**WHAT THE TASK REQUIRES**. Find the string "Categorías" in the records and copy each line where it occurs.

──────── RECORDS TO PROCESS ────────

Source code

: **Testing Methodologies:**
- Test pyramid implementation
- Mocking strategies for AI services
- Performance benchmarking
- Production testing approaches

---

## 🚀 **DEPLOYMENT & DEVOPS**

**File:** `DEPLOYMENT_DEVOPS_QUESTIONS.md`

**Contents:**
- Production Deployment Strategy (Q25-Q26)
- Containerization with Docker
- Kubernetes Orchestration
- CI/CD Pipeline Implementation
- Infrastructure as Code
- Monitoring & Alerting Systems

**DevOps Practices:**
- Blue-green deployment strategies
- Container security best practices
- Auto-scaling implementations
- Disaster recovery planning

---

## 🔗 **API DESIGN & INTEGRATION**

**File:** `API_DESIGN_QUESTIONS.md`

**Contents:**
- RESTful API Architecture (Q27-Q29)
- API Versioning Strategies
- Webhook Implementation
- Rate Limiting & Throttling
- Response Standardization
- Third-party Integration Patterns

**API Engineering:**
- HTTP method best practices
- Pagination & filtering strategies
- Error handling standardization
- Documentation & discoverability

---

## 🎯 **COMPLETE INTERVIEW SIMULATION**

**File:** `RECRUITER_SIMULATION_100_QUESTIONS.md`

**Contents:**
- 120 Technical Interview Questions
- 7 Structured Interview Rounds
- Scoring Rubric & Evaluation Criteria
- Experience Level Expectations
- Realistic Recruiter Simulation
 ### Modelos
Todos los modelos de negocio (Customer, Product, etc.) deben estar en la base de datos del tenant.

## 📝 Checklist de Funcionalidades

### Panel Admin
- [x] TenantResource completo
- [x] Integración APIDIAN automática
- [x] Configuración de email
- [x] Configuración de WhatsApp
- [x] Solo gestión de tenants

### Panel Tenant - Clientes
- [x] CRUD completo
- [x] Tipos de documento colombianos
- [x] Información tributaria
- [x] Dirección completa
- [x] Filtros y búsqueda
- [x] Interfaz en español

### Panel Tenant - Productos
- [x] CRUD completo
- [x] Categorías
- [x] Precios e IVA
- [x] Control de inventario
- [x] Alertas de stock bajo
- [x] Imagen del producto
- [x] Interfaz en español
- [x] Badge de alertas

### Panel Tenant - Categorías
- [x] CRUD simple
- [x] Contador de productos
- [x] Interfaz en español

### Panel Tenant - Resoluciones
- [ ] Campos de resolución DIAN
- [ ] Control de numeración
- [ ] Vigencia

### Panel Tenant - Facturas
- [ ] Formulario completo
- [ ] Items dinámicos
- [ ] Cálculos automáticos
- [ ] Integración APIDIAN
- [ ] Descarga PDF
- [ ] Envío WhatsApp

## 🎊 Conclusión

────────

**THE COMPLETED TASK**.
- [x] Categorías
### Panel Tenant - Categorías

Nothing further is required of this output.